RECORDED DATA →
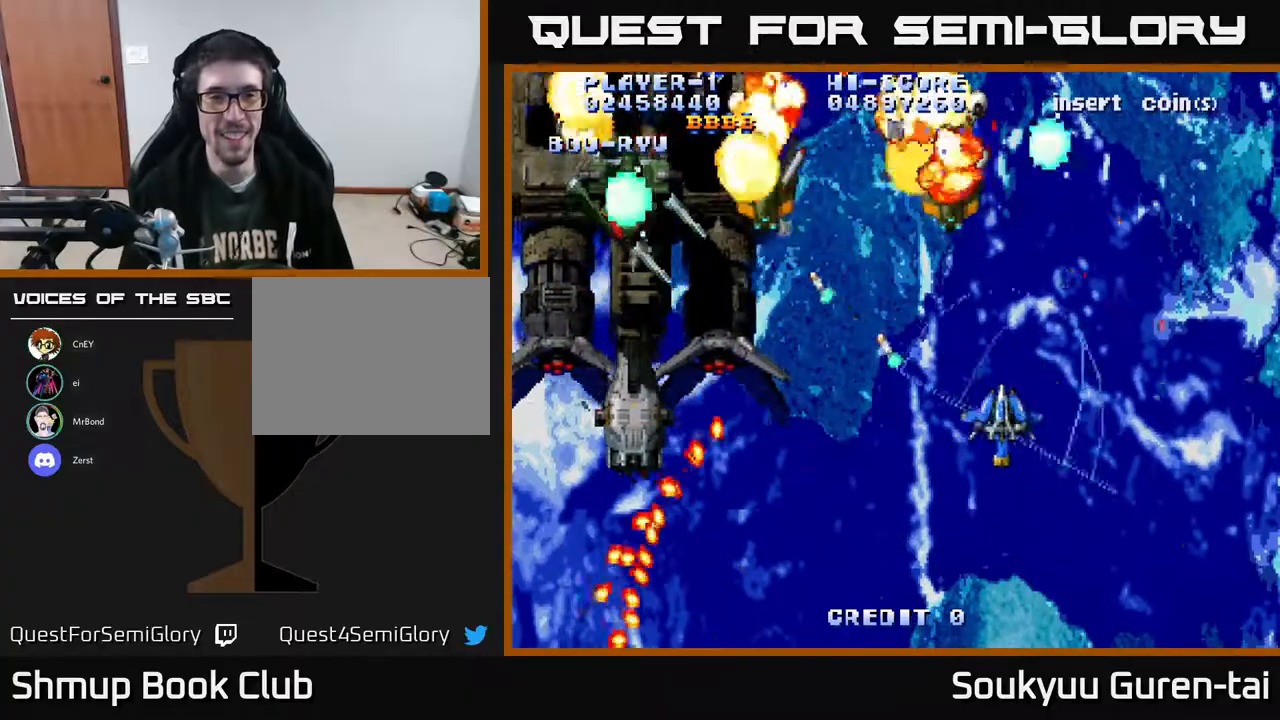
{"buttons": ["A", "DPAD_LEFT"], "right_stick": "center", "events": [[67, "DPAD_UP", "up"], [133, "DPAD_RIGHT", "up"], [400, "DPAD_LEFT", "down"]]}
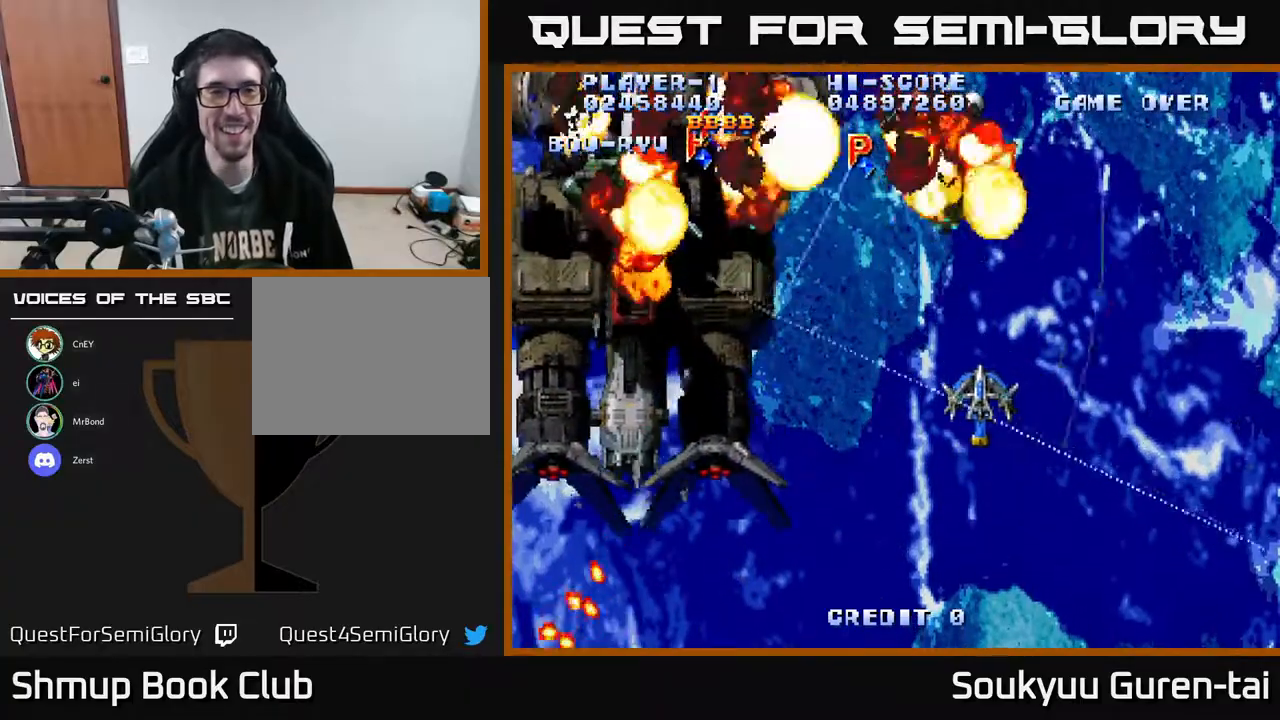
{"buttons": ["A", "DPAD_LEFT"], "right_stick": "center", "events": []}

==

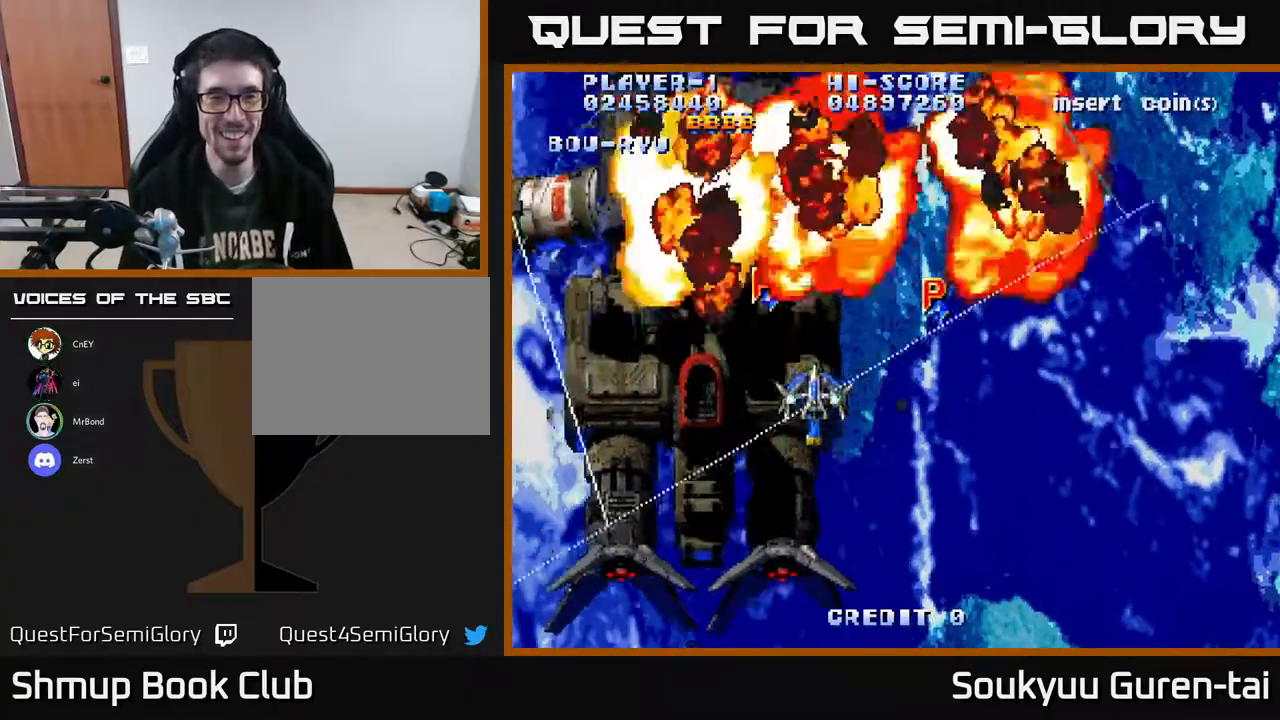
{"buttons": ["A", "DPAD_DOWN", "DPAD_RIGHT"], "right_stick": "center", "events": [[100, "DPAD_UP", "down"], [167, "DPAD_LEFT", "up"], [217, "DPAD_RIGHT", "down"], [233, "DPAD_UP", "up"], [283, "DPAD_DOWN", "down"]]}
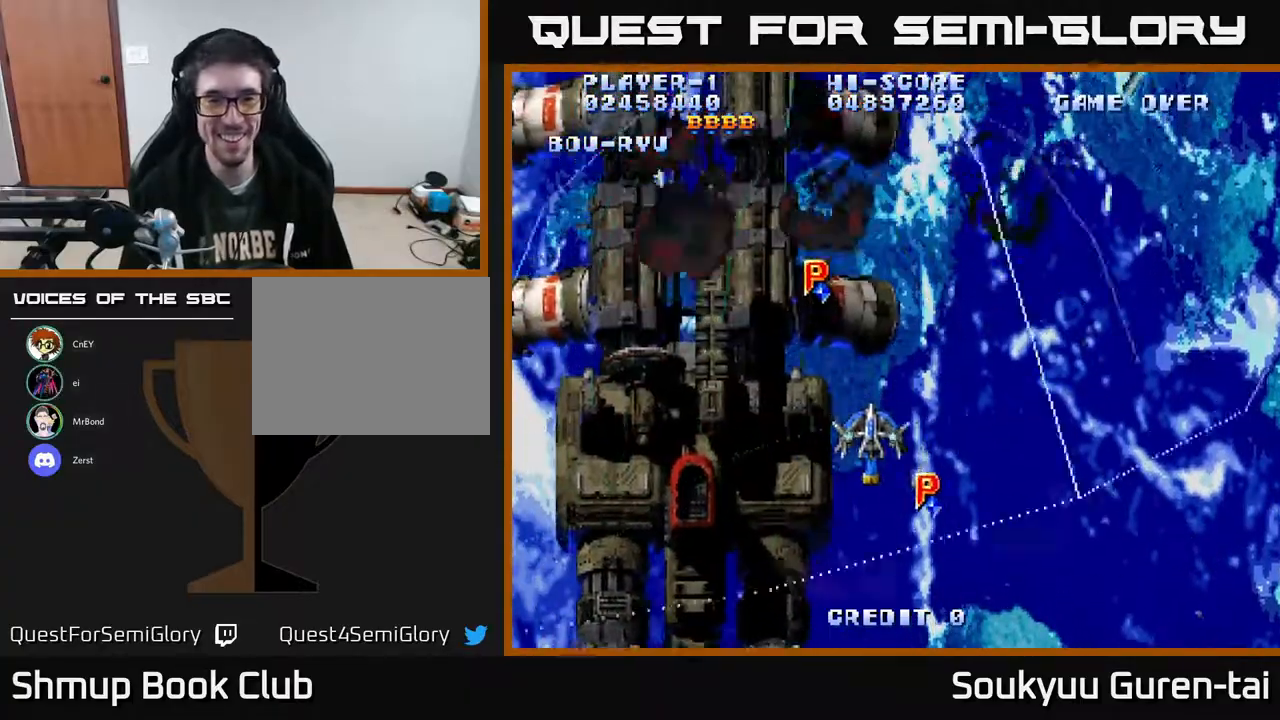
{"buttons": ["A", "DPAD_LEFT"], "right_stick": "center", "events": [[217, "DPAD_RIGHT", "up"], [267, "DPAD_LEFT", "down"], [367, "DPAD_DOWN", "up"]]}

...

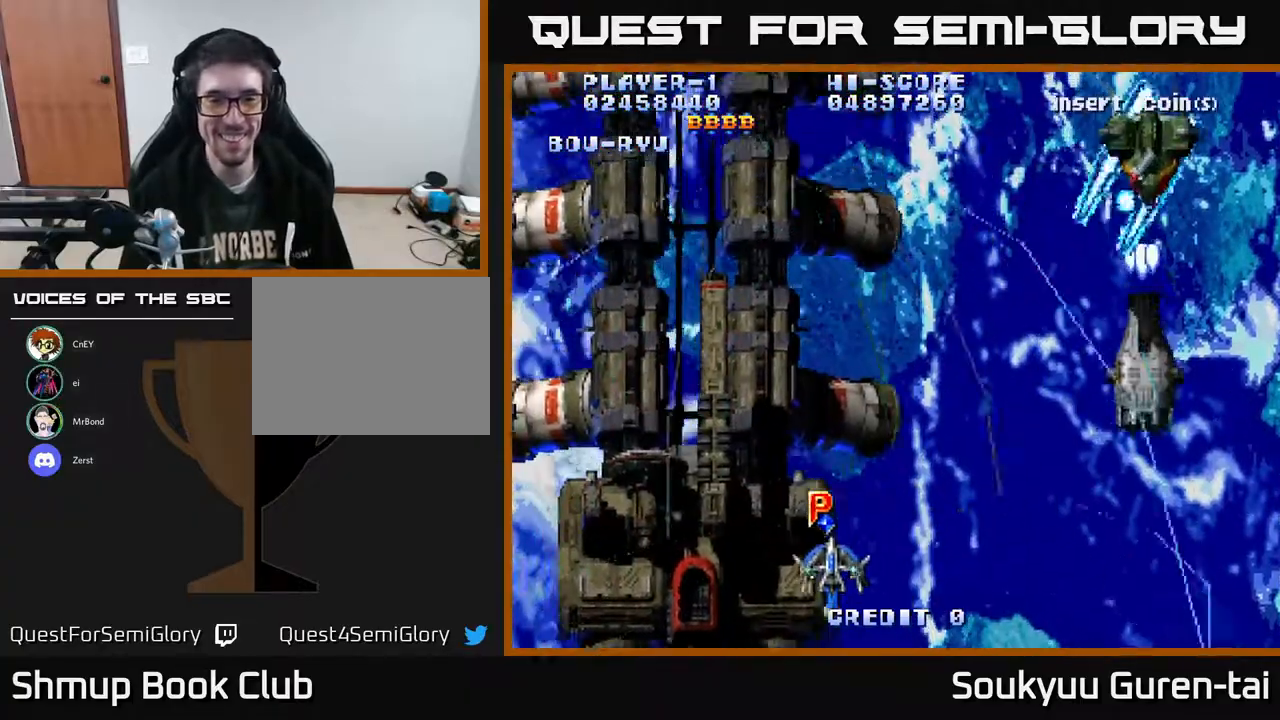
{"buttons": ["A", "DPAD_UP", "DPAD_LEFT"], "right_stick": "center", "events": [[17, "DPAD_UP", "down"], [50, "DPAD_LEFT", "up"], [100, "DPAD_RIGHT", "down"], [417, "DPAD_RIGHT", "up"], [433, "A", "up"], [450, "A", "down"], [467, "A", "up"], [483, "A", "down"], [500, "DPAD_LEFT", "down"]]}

TASK REQUIREMENTS →
Using the records above, report each line with the string "down".

ANSWER BELOW →
{"buttons": ["A", "DPAD_LEFT"], "right_stick": "center", "events": [[67, "DPAD_UP", "up"], [133, "DPAD_RIGHT", "up"], [400, "DPAD_LEFT", "down"]]}
{"buttons": ["A", "DPAD_DOWN", "DPAD_RIGHT"], "right_stick": "center", "events": [[100, "DPAD_UP", "down"], [167, "DPAD_LEFT", "up"], [217, "DPAD_RIGHT", "down"], [233, "DPAD_UP", "up"], [283, "DPAD_DOWN", "down"]]}
{"buttons": ["A", "DPAD_LEFT"], "right_stick": "center", "events": [[217, "DPAD_RIGHT", "up"], [267, "DPAD_LEFT", "down"], [367, "DPAD_DOWN", "up"]]}
{"buttons": ["A", "DPAD_UP", "DPAD_LEFT"], "right_stick": "center", "events": [[17, "DPAD_UP", "down"], [50, "DPAD_LEFT", "up"], [100, "DPAD_RIGHT", "down"], [417, "DPAD_RIGHT", "up"], [433, "A", "up"], [450, "A", "down"], [467, "A", "up"], [483, "A", "down"], [500, "DPAD_LEFT", "down"]]}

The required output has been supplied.